Mediatani – Menghadapi musim tanam 2 tahun 2020, sejumlah petani di berbagai wilayah Jawa Barat harus menghadapi kelangkkaan pupuk bersubsidi. Bukan karena pasokan tidak ada, melainkan kuota pupuk subsidi yang bisa diedarkan mulai menipis.
Ketua Kelompok Tani Nelayan Andalan (KTNA) Jawa Barat Otong Wiranta mengaku, sulitnya petani mendapatkan pupuk subsidi ini lantara kuota di berbagai wilayah sudah habis. Dirinya mengungkapkan, saat ini, untuk wilayahnya saja distribusi pupuk subsidi sudah mencapai 95 persen.
“Di daerah Pantura terutama, dari Bekasi sampai ke Cirebon. Akhir-akhir ini agak pusing, banyak petani yang ngeluh pupuk subsidi susah. Saya konfirmasi ke kios distributor memang alokasinya sudah habis,” kata dia kepada wartawan, Kamis (13/8/2020).
Otong Wiranta menjelaskan bahwa sebenarnya sejak awal tahun, pihaknya sudah menyurati pemerintah provinsi untuk kekurangan pupuk subsidi ini. Sudah diperkirakan, dengan besaran kuota 388 ribu, alokasi akan habis di September 2020. Saat ini stok tersebut tidak bisa didistribusikan.
Maka dari itu, saat ini KTNA sudah mengajukan surat penambahan kuota pupuk subsidi sekitar 100 ribu ton. Terlebih, yang sulit didapatkan petani saat ini adalah pupuk jenis Urea.

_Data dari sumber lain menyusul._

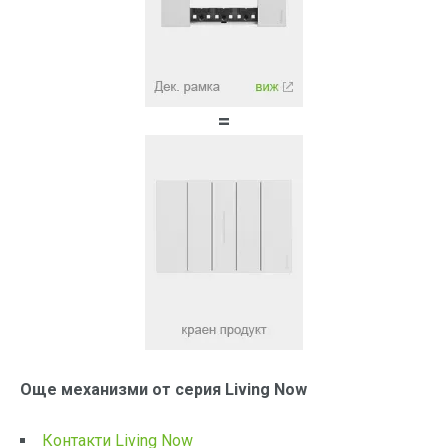
=
Още механизми от серия Living Now
Контакти Living Now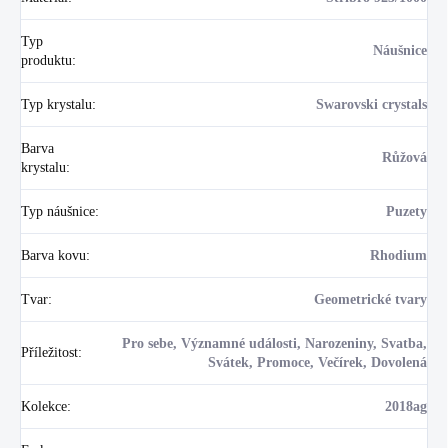
Typ
Náušnice
produktu
:
Typ krystalu
:
Swarovski crystals
Barva
Růžová
krystalu
:
Typ náušnice
:
Puzety
Barva kovu
:
Rhodium
Tvar
:
Geometrické tvary
Pro sebe, Významné události, Narozeniny, Svatba,
Příležitost
:
Svátek, Promoce, Večírek, Dovolená
Kolekce
:
2018ag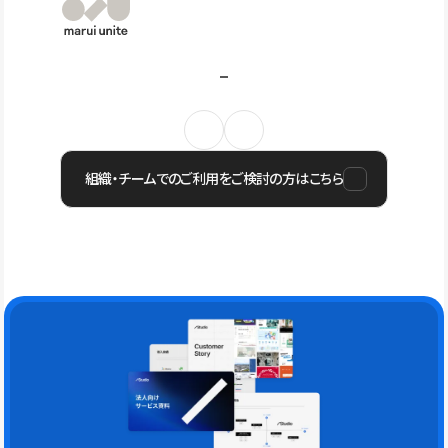
組織・チームでのご利用をご検討の方はこちら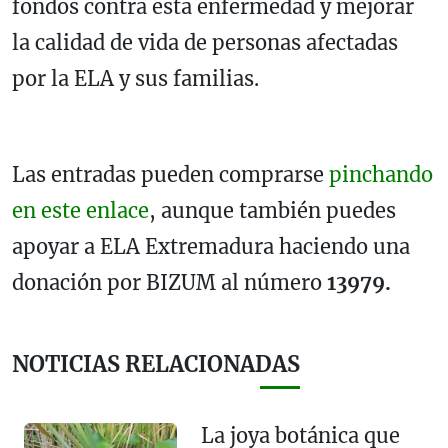
fondos contra esta enfermedad y mejorar
la calidad de vida de personas afectadas
por la ELA y sus familias.
Las entradas pueden comprarse
pinchando
en este enlace
, aunque también puedes
apoyar a ELA Extremadura haciendo una
donación por BIZUM al número
13979.
NOTICIAS RELACIONADAS
La joya botánica que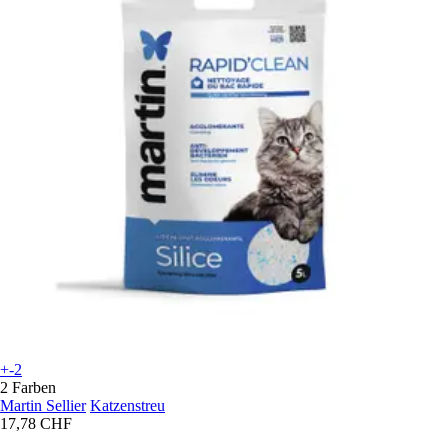
+-2
2 Farben
Martin Sellier
Katzenstreu
17,78 CHF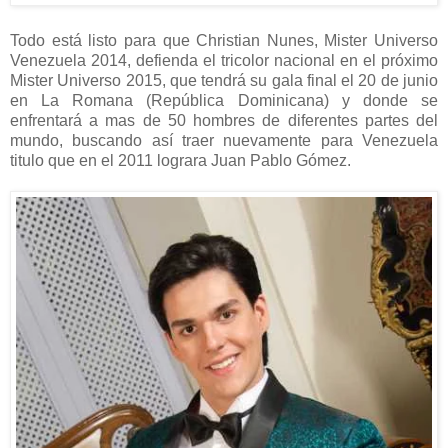
Todo está listo para que Christian Nunes, Mister Universo
Venezuela 2014, defienda el tricolor nacional en el próximo
Mister Universo 2015, que tendrá su gala final el 20 de junio
en La Romana (República Dominicana) y donde se
enfrentará a mas de 50 hombres de diferentes partes del
mundo, buscando así traer nuevamente para Venezuela
titulo que en el 2011 lograra Juan Pablo Gómez.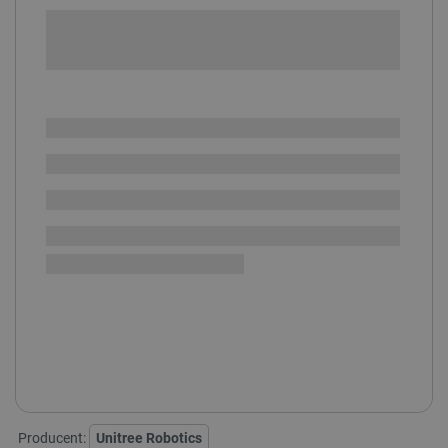
+
-
DODAJ DO KOSZYKA
SPRAWDŹ ILOŚĆ
Realizacja 1-2 tyg. od
i
opłacenia
Na zamówienie
zamówienia
Darmowa
dostawa
30 dni
na zwrot
Unitree G1 - wersja:
G1 BASIC
G1 EDU U1
G1 EDU U2
G1 EDU U3
G1 EDU U4
G1 EDU U5
G1 EDU U6
G1 EDU U7
G1 EDU U8
G1 EDU U9
G1 EDU U10
Producent:
Unitree Robotics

“Yang kritis itu di Subang, Bekasi, Indramayu. Padahal Jawa Barat menjadi salah satu provinsi penyumbang beras terbesar di Indonesia,” tegas dia.
Jika dihadapkan kemungkinan terburuk, dimana di kios distributor hanya menjual pupuk nonsubsidi, dia memastikan akan mempengaruhi produktivitas petani.
“Petani tetap lakukan pemupukan tapi mungkin dosisnya tidak sesuai anjuran. Jadi ujung-ujungnya mempengaruhi produksi,” tutup dia.
Perlu diketahui, pupuk subsidi saat ini dijual dengan harga Rp 180 ribu per kuintal. Sementara pupuk nonsubsidi sendiri di kios distributor dibandrol sekitar Rp 600 ribu.
“Karena disparitas harga yang tinggi ini, kalau petani 100 persen gunakan pupuk nonsubsidi, daya beli petani belum bisa jangkau untuk itu. Apalagi sekarang serba susah gara-gara Corona,” ucap dia.
Dia meminta kepada pemerintah untuk tidak menganggap remeh persoalan pupuk ini. Sektor pertanian, kata dia, terbukti menjadi sektor yang tumbuh cukup tinggi di tengah hantaman Covid-19. Sektor ini juga yang menjadi penggerak utama ekonomi Indonesia.
“Untuk itu, pemerintah harus hargai petani,” pungkas dia.